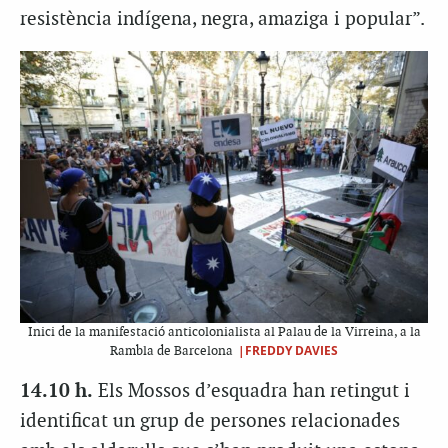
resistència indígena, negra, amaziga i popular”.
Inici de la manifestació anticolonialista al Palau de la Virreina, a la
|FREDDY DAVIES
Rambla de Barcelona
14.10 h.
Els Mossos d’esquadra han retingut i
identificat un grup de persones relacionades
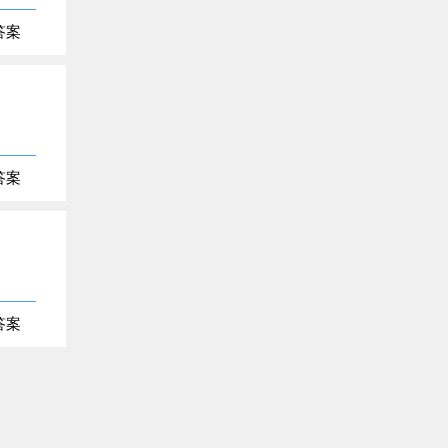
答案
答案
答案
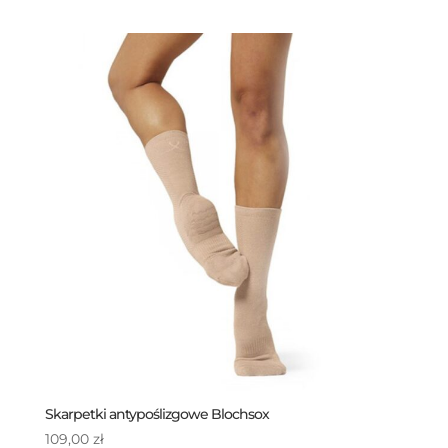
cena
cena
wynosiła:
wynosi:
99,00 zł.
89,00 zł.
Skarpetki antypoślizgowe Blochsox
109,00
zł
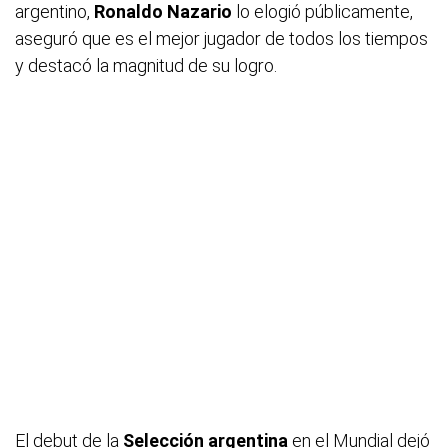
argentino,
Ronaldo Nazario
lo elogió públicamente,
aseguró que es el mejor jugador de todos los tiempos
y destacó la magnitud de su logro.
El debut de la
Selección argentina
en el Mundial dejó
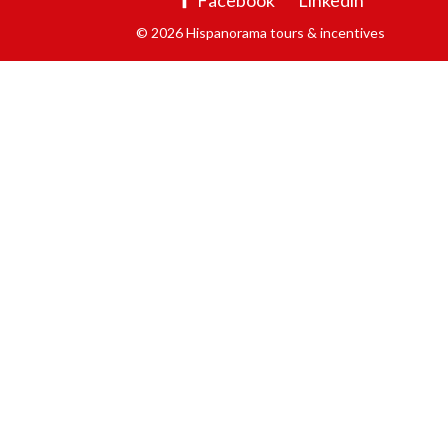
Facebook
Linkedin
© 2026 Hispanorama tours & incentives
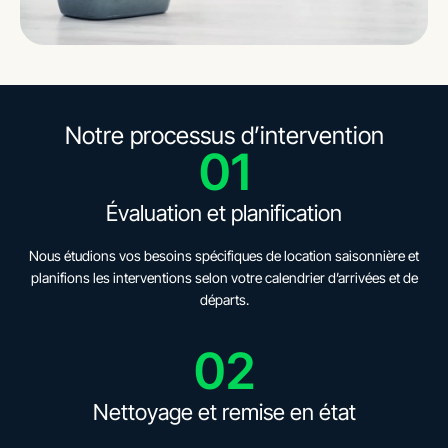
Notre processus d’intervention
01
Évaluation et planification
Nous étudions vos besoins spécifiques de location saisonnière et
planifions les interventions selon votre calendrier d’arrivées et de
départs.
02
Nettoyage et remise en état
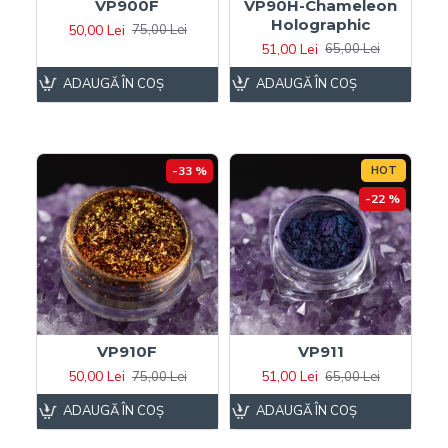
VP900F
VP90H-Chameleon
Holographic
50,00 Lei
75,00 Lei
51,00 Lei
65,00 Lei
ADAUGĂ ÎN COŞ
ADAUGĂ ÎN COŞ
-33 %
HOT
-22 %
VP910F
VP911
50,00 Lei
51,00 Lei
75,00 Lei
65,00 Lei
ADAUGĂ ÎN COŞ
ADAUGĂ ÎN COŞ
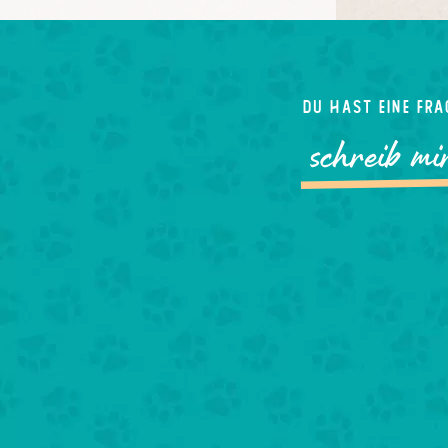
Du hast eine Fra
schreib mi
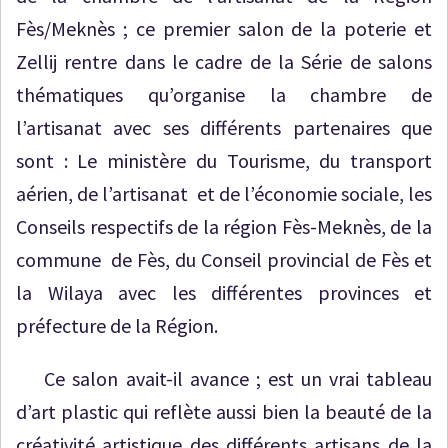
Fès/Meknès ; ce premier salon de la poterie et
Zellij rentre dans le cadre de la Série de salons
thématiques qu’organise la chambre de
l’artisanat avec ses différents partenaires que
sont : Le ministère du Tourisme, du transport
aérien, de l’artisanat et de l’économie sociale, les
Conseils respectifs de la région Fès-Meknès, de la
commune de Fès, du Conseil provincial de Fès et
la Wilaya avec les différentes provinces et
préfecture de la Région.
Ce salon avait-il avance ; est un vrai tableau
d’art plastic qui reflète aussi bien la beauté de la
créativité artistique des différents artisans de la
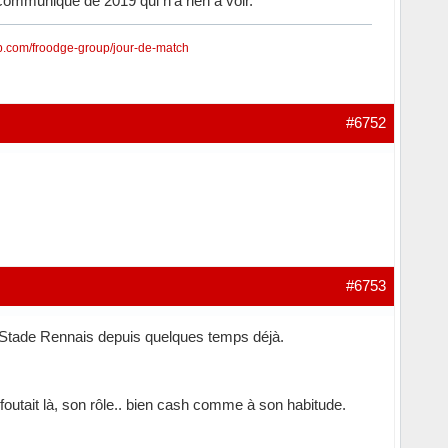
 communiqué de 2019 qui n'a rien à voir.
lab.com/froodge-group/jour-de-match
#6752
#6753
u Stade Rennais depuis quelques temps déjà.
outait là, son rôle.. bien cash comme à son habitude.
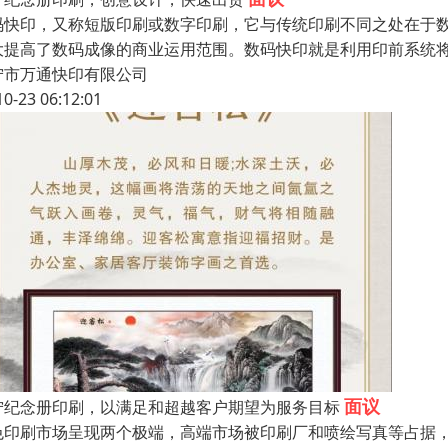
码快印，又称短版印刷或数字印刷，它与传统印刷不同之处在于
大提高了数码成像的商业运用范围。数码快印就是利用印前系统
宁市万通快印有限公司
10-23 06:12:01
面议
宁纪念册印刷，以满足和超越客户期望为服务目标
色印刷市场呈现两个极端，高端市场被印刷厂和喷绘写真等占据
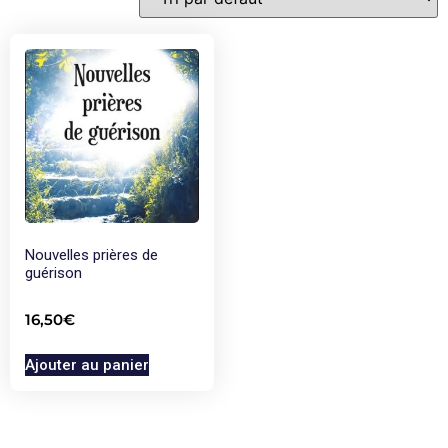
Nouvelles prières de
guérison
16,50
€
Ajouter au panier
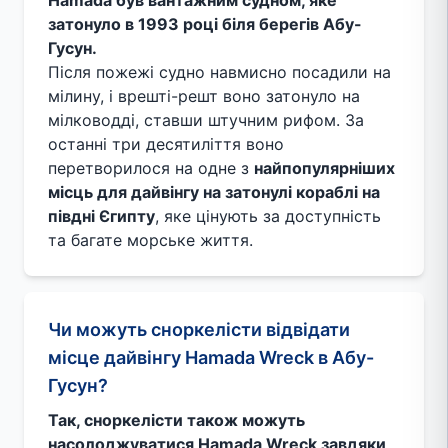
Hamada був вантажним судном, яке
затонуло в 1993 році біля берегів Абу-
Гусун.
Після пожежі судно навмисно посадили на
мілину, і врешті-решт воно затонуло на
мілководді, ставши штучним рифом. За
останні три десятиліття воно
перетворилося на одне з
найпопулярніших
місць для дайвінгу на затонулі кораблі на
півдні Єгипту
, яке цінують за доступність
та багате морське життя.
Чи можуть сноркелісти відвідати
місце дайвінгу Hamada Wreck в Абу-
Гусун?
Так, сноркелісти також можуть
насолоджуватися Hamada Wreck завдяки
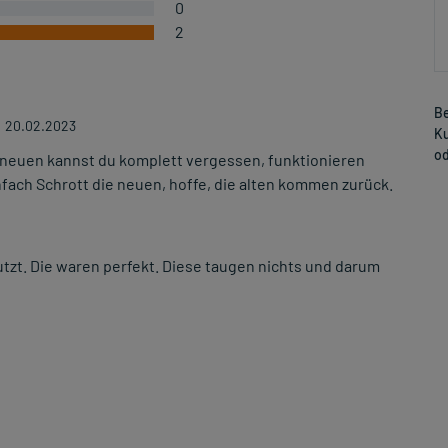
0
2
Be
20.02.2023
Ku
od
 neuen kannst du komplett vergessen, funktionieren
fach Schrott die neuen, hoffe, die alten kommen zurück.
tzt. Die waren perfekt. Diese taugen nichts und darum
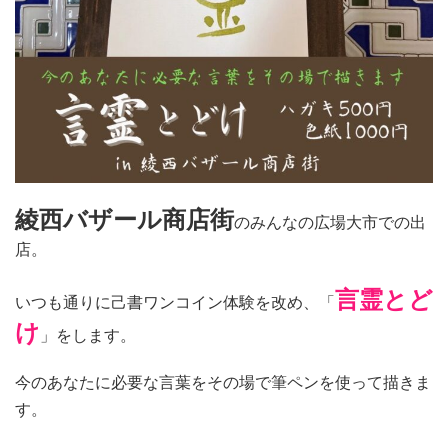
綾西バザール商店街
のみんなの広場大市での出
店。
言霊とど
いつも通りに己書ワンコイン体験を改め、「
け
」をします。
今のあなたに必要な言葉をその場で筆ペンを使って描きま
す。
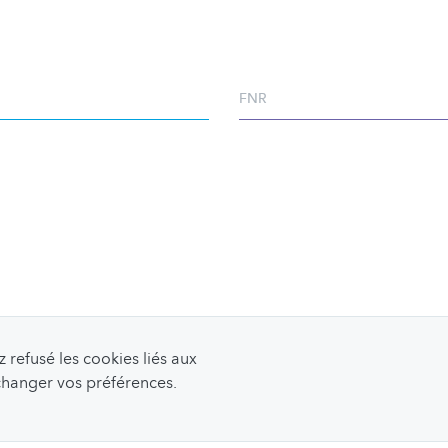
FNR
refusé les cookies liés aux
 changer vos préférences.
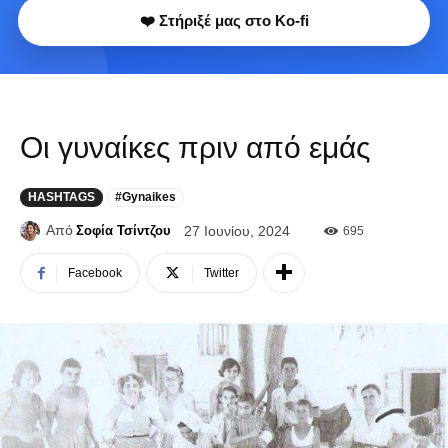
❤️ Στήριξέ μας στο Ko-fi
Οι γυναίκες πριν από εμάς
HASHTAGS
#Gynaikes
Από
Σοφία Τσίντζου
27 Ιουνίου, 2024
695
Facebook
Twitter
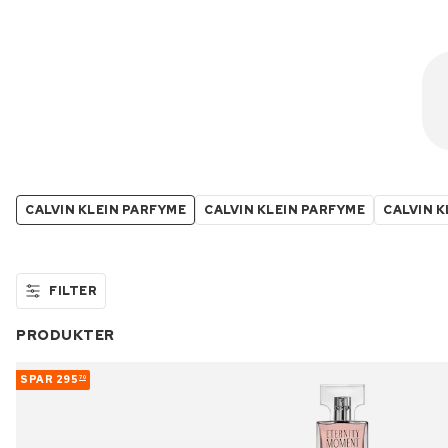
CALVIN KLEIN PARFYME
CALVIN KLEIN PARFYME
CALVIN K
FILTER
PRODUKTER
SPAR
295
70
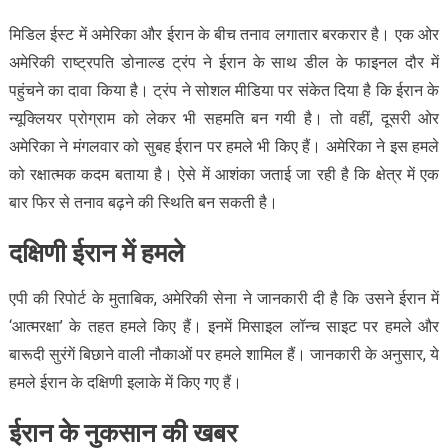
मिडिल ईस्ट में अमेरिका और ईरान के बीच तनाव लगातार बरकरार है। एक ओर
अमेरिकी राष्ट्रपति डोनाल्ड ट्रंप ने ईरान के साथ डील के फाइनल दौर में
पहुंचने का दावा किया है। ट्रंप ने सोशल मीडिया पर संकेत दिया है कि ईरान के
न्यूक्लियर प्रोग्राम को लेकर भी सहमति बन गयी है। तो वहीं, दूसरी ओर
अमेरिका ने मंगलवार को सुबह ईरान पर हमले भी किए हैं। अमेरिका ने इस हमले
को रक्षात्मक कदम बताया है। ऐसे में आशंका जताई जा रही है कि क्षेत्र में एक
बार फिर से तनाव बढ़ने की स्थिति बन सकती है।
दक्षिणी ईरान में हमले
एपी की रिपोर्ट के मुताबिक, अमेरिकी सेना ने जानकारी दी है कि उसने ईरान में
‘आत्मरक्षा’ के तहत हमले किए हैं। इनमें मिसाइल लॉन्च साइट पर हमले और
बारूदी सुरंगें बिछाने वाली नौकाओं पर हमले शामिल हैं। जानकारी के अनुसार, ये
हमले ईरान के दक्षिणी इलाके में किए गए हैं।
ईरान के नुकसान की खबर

■ **Problem to solve**: Extract every line of the material that contains the string "сноркелісти", matching case exactly.

■ **Result of this task**:
Чи можуть сноркелісти відвідати
Так, сноркелісти також можуть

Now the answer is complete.